課題: 下の新幹線の記事にある一文「座席幅は3列側の中央席のみ460mmで、他は440mmです。」を英語に訳すこと。
---------- 本文
もしかして新幹線最強!? N700系列なのに全然違う「実力派」7000番台の魅力とは パワーも座席も一味違った!
山陽・九州新幹線のN700系7000番台は、東海道・山陽新幹線のN700系とは異なる特徴を多く持つ、個性派の車両です。性能面でも「新幹線最強」と呼ぶにふさわしい実力を秘めています。
新幹線トップクラスの走行性能
特筆すべき点は、まず走行性能です。九州新幹線には最大35パーミルの急勾配区間が存在するため、7000番台はオリジナルのN700系と異なり全電動車編成となっています。8両編成の編成出力9760kWは、もし16両編成なら1万9520kWに相当します。通常のN700系は編成出力1万7080kWですから、1両あたりの出力は単純計算でも約14.3%高いわけです。
これは、同じく全電動車編成である500系16両編成(W1編成)の1万8240kWを上回ります。優れた加速力を考えても、新幹線の中でもトップクラスの走行性能を有しているといえます(特別なダイヤが組まれているわけではありませんが)。
車内デザインはJR九州とJR西日本が協力しています。インテリアテーマは「『和』と『寛』――品格ある洗練された居住空間」で、通常のN700系より使用されている色数が多いのが特徴です。
2+3列の普通車自由席はN700系と同じですが、2列側が茜(あかね)色、3列側が縹(はなだ)色で、表面には市松模様が施されています。座席幅は3列側の中央席のみ460mmで、他は440mmです。
デッキの仕切り壁には若桜調の木目張りが用いられ、床面は石畳み風の石目柄です。
--------------------
---------- 項目一覧
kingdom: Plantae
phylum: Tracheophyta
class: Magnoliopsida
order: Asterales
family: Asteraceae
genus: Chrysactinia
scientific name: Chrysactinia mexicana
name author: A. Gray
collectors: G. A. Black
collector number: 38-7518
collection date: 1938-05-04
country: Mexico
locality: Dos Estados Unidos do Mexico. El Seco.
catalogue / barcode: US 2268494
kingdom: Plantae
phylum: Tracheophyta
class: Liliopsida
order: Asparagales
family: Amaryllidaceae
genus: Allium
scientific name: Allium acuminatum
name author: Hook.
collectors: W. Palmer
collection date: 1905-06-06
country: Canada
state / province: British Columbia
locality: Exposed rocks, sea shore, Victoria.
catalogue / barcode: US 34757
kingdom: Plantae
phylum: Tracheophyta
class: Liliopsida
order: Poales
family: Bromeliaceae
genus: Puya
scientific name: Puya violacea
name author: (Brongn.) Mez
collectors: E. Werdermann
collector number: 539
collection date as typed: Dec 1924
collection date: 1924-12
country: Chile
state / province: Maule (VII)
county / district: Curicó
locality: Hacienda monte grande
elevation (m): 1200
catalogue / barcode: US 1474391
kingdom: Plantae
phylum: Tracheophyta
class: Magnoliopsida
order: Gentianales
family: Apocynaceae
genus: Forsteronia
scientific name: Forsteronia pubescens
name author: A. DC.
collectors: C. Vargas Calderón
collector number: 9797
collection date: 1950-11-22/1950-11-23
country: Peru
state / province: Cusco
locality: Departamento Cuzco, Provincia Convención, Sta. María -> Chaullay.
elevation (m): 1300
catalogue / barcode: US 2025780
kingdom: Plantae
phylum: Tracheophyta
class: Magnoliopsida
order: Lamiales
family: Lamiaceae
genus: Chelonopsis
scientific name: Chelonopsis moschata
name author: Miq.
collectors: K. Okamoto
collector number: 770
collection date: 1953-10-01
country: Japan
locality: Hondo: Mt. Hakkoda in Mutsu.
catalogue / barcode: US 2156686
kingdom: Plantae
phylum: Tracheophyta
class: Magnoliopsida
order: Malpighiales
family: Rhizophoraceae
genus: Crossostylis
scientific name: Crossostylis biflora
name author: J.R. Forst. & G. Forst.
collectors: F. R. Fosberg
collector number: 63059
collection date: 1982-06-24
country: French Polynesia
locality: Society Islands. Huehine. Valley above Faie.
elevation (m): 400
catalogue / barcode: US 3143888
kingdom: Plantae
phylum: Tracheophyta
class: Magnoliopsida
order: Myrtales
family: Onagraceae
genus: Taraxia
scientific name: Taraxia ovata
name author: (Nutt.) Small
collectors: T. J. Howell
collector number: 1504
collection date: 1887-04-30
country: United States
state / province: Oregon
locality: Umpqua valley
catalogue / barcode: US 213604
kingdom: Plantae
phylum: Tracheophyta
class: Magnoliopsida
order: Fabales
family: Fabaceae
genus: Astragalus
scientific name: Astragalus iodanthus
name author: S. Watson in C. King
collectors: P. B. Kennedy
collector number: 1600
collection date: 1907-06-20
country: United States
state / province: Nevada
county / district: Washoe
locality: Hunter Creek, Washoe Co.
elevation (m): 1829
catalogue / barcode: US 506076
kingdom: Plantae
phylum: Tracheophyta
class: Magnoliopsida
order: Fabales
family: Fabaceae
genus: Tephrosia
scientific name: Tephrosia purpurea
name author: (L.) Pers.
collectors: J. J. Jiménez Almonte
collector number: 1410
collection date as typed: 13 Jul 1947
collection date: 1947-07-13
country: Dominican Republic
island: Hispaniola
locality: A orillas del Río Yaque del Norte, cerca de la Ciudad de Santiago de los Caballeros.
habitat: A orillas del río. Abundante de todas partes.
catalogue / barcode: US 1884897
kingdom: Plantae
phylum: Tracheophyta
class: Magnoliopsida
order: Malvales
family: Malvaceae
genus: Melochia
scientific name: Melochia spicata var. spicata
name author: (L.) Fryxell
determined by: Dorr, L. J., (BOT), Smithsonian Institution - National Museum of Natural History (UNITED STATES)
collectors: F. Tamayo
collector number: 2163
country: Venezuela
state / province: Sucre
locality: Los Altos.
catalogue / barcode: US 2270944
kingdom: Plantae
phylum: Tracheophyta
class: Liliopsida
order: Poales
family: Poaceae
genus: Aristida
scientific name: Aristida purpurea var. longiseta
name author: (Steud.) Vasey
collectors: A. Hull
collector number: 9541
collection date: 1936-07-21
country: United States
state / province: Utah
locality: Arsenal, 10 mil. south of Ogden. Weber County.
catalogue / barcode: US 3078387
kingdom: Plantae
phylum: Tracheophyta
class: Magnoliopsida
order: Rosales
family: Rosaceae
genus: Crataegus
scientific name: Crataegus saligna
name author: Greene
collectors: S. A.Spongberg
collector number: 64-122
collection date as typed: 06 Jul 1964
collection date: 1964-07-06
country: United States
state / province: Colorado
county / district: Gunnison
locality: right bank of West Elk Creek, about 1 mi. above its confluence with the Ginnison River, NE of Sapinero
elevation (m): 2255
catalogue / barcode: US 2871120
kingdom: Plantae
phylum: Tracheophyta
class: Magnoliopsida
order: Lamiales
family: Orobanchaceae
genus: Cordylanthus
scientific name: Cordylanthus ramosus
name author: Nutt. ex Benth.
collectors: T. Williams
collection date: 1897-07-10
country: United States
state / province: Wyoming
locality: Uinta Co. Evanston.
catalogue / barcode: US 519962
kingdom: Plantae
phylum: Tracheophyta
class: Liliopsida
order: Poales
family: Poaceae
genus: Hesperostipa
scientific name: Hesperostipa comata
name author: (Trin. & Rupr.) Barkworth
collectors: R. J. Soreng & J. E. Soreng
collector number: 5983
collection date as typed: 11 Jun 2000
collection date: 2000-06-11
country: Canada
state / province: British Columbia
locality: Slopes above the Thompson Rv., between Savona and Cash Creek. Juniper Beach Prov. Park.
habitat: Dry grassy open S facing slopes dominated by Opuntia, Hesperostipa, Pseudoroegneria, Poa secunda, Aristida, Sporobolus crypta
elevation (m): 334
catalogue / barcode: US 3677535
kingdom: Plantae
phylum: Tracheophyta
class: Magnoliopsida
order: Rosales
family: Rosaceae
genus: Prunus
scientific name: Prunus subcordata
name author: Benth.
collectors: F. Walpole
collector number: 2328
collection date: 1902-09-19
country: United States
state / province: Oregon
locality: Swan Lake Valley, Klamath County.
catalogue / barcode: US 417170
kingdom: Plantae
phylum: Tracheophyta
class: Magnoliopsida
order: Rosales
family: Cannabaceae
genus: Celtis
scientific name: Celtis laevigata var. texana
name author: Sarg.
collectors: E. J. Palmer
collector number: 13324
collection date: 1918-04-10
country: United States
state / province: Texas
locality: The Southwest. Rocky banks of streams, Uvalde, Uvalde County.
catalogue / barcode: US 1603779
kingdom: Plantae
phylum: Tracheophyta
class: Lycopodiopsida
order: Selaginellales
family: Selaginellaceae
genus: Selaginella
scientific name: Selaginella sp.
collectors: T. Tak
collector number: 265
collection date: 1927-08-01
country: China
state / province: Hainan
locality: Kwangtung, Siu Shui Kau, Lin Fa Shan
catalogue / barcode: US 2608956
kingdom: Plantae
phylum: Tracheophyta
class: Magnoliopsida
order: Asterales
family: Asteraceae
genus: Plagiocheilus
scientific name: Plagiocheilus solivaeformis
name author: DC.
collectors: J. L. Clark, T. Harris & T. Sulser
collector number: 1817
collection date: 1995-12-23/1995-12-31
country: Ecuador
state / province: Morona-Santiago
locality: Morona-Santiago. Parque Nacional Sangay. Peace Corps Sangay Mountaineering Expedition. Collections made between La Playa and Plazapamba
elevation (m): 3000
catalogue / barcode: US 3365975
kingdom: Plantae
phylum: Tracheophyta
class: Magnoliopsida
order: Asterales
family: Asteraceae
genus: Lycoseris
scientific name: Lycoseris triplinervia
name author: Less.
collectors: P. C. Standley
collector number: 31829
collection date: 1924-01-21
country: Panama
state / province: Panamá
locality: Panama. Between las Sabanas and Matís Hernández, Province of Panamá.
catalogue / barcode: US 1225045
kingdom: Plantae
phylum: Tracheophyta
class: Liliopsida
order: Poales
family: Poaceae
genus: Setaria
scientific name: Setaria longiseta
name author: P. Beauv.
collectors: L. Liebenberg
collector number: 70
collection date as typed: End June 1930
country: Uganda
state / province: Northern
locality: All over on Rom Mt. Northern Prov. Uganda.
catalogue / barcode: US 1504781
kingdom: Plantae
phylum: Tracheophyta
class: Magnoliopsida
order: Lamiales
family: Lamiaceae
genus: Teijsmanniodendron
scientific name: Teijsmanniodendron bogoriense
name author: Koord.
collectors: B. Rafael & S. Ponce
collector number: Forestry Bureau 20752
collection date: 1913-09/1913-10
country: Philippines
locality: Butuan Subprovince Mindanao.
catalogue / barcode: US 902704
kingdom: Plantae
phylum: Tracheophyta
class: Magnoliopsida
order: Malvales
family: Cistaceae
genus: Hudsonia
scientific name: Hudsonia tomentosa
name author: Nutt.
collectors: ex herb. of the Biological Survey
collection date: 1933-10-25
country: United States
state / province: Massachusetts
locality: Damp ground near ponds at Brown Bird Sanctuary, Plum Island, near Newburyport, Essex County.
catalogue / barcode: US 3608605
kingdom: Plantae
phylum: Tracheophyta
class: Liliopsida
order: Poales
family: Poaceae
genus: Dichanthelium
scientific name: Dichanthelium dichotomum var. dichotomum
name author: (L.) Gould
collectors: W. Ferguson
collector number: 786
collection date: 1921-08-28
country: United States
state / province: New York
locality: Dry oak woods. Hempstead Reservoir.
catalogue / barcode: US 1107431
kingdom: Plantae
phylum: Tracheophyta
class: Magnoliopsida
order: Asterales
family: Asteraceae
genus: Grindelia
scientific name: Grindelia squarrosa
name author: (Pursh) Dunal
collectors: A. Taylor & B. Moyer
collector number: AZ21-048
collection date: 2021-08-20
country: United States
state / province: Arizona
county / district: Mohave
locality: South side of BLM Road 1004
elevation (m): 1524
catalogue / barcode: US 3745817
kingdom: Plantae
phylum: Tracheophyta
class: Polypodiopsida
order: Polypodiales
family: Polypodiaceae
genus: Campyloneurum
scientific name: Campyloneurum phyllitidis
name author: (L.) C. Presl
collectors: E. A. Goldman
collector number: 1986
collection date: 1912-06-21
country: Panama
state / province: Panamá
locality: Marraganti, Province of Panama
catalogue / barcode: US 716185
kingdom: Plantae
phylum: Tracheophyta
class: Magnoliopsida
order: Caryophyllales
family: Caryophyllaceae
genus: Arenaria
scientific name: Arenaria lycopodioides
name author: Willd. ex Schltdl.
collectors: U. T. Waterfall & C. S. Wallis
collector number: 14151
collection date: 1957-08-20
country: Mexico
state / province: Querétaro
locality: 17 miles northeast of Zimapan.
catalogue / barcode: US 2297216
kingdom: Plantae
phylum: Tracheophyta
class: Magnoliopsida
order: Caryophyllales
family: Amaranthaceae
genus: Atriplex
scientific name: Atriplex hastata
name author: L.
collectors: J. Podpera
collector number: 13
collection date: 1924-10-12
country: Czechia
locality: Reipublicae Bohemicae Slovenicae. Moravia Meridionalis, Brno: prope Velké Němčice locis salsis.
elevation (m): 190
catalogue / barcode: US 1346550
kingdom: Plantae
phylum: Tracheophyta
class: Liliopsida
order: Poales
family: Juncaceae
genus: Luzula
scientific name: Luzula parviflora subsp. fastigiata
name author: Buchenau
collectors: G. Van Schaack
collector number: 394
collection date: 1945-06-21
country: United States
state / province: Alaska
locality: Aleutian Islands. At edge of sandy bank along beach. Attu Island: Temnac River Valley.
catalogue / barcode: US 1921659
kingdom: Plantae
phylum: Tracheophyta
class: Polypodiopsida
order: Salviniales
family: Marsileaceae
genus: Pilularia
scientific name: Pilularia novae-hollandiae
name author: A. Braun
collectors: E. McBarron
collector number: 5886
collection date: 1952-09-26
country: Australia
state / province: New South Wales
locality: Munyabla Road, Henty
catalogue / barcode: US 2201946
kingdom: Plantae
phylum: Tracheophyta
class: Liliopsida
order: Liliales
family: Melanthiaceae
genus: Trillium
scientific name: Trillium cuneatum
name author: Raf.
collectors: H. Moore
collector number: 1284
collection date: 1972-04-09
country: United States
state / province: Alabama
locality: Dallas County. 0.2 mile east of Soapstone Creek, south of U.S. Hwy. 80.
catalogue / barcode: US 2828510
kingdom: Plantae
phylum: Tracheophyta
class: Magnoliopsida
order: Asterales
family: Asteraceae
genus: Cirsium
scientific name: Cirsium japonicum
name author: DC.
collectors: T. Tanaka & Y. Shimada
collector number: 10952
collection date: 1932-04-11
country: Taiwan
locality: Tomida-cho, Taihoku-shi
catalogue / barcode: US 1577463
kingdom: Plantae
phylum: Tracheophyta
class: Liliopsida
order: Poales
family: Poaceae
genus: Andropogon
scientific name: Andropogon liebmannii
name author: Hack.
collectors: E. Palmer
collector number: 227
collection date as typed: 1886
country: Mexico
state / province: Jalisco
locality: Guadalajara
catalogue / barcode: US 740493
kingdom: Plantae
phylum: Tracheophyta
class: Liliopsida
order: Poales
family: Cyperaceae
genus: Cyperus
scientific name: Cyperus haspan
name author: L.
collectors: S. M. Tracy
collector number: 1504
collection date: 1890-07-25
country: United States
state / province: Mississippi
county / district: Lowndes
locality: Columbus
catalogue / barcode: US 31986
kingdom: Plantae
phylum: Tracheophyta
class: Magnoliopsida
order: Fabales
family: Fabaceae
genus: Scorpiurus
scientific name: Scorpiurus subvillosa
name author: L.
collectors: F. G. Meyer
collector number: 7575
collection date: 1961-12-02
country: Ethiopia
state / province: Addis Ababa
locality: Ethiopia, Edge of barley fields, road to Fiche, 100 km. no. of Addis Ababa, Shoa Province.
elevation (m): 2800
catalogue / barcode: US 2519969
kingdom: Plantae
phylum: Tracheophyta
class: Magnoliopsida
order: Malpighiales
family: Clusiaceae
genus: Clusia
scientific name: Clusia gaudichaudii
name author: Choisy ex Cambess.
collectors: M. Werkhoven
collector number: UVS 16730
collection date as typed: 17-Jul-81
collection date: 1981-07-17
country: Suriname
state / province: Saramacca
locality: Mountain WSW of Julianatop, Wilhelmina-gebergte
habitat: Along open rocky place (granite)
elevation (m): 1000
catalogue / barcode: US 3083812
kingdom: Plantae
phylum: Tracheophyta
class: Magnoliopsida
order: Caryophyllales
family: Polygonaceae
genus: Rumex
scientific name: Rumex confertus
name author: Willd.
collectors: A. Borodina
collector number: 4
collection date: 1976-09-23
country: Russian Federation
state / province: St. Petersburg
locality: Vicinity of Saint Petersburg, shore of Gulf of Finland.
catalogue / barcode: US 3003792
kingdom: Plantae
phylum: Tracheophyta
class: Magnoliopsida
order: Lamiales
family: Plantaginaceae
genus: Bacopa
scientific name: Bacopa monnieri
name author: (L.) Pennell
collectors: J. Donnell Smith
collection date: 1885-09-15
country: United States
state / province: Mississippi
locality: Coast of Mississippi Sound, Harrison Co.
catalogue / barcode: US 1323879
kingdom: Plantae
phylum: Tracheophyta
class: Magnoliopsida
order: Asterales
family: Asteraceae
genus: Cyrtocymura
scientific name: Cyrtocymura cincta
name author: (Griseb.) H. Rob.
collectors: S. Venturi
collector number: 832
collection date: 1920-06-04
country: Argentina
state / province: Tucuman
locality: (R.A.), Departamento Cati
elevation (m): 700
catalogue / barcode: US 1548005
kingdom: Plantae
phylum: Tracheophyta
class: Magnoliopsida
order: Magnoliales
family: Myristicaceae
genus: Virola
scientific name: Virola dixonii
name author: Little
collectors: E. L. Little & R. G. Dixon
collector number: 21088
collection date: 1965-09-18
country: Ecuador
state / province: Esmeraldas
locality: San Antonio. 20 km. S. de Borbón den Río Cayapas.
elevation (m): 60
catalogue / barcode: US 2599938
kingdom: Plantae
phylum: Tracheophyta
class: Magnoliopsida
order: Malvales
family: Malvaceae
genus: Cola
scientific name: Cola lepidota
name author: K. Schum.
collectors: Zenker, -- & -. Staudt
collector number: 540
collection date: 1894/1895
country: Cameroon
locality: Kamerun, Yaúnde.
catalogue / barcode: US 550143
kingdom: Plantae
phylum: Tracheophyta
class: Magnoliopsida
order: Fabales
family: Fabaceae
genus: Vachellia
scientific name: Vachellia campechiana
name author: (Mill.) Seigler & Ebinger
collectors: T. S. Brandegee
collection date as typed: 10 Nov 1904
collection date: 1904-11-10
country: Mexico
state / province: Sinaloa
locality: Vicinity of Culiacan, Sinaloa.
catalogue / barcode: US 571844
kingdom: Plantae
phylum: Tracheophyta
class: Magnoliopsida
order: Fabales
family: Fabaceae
--------------------
解答: As for seat width, only the middle seat on the three-seat side is 460 mm; the others are 440 mm.